# This Day In Mavs History



## Tersk (Apr 9, 2004)

*October 8th* 

*1980*: Released Clarence Kea, Ken Dancy, and Jack Givens.

*1984*: Signed Terence Stansbury to a 4 year contract.

*1997*: The city council approved the new arena bill. There were still 2 more council votes needed by the city council before they gave their final approval 12/10/97.

*1997*: Released Derrick Chandler.

*1999*: Released Anthony Miller.

*2001*: Released Chris Robinson.


----------



## droppinknowledge (Aug 4, 2004)

> Originally posted by <b>theo4002</b>!
> *October 8th*
> 
> *1980*: Released Clarence Kea, Ken Dancy, and Jack Givens.
> ...


lol you got this from patricias site didn't u? I was just looking at her "this day in mavs history section" mad dope. LOL


----------



## Tersk (Apr 9, 2004)

*Re: Re: This Day In Mavs History*



> Originally posted by <b>droppinknowledge</b>!
> 
> 
> lol you got this from patricias site didn't u? I was just looking at her "this day in mavs history section" mad dope. LOL


Maybe:angel:


----------



## Tersk (Apr 9, 2004)

*October 9th* 

*1982*: Released Clarence Kea.

*1984*: Signed rookie Sam Perkins to a 5 year contract.

*1987*: Signed rookie Steve Alford to a 2 year contract


----------



## droppinknowledge (Aug 4, 2004)

alford sucked


----------



## Tersk (Apr 9, 2004)

*October 10th* 

*1983*: Released Jimmy Lampley.

*1984*: Released Albert Culton and Napolean Johnson.

*1988*: Released Jon Taylor


----------



## byrondarnell66 (Jul 18, 2004)

> Originally posted by <b>droppinknowledge</b>!
> alford sucked


Not in College at Indiana he did'nt. Pros maybe a different story


----------



## Tersk (Apr 9, 2004)

*October 11th* 

*1980*: The Mavericks played their first season game ever, winning 103-92 over San Antonio.

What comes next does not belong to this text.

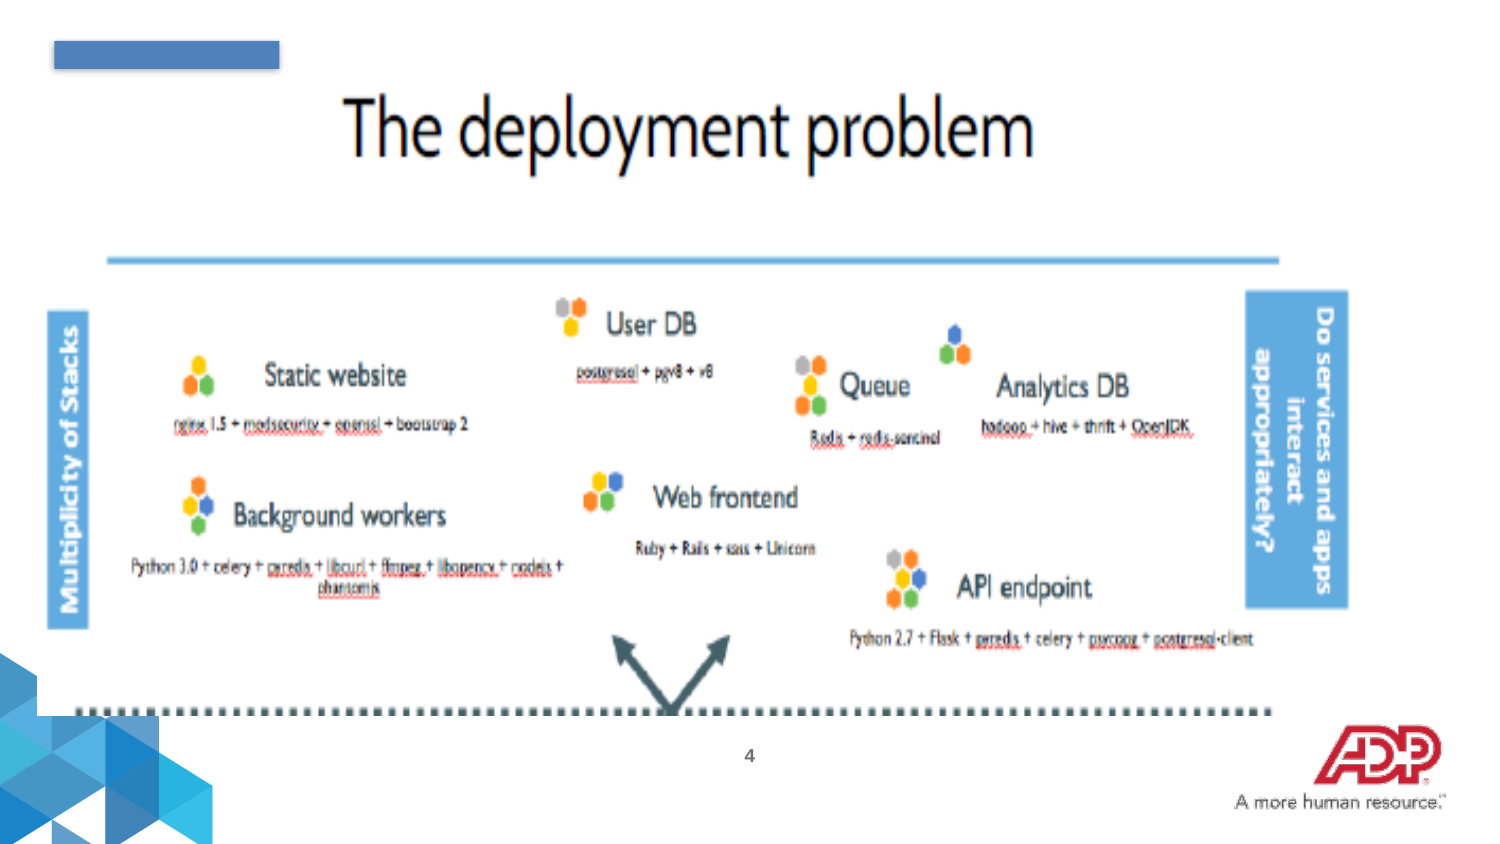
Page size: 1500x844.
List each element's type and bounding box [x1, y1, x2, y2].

*1983*: Released Foots Walker.

*1984*: Signed Rolando Blackman to a 10 year contract extension.

*1984* Released George Turner.

*1985* Released Bubba Jennings, Dennis Nutt, and Eddie Smith


----------



## Dre (Jun 20, 2003)

I love how all through October it's going to be "Waived random bum", "Won preseason game (score)", etc.


----------



## Tersk (Apr 9, 2004)

*Re: Re: This Day In Mavs History*

*October 12th* 

*1989*: Signed Sam Perkins to a 1 year, $975,000 contract

*1983*: Released Foots Walker.

*1984*: Hot Rod Williams received the first of 3 steroid injections in his spinal column. He missed the entire season due to his bad back.

*1984* Signed John Celestand to a 1 year, non-guaranteed contract.


----------



## Tersk (Apr 9, 2004)

*Re: Re: This Day In Mavs History*

*October 13th* 

What a boring day in Mavs history?

Happy Birthday Derek Harper!


----------



## Tersk (Apr 9, 2004)

*Re: Re: Re: This Day In Mavs History*

*October 14th* 

*1993*: Signed Jamal Mashburn to an 8 year, $34.8 million contract

*1999*: Held the annual Blue-White scrimmage that resulted in a 97-97 tie as Cedric Ceballos had putback with 2 seconds left. For the white team, Ceballos had 29 points, Gary Trent had 21 points, and Steve Nash had 13 points. For the blue team, Dirk Nowitzki had 26 points, Michael Finley had 18 points, Shawn Bradley had 15 points, and Robert Pack had 14 points.

*2001*: Named Paul Mokeski as a special assistant coach

*2002* Milwaukee matched Dallas' 4 year, $12 million contract offer to restricted free agent Michael Redd. Thus, Redd remained with Milwaukee.

Happy Birthday Former Mav Jim Jackson


----------



## Yao Mania (Aug 4, 2003)

*Re: Re: Re: This Day In Mavs History*



> Originally posted by <b>theo4002</b>!
> *October 11th*
> 
> *1983*: Released Foots Walker.





> Originally posted by <b>theo4002</b>!
> *October 12th*
> 
> *1983*: Released Foots Walker.


AH HA! How can Foots Walker be released two days in a role?


----------



## Tersk (Apr 9, 2004)

*Re: Re: Re: Re: This Day In Mavs History*



> Originally posted by <b>Yao Mania</b>!
> 
> 
> 
> ...


I'm not exactly sure, but it was on the site?


----------



## Tersk (Apr 9, 2004)

*October 15th* 

*1992*: Signed Radisav Curcic to a 1 year, non-guaranteed contract

*1997*: Erick Strickland suffered a 2nd degree sprained right ankle early in the 2nd quarter of the Vancouver game. He missed the rest of the preseason due to the injury.

*1999*: Released Zendon Hamilton and Ben Davis


----------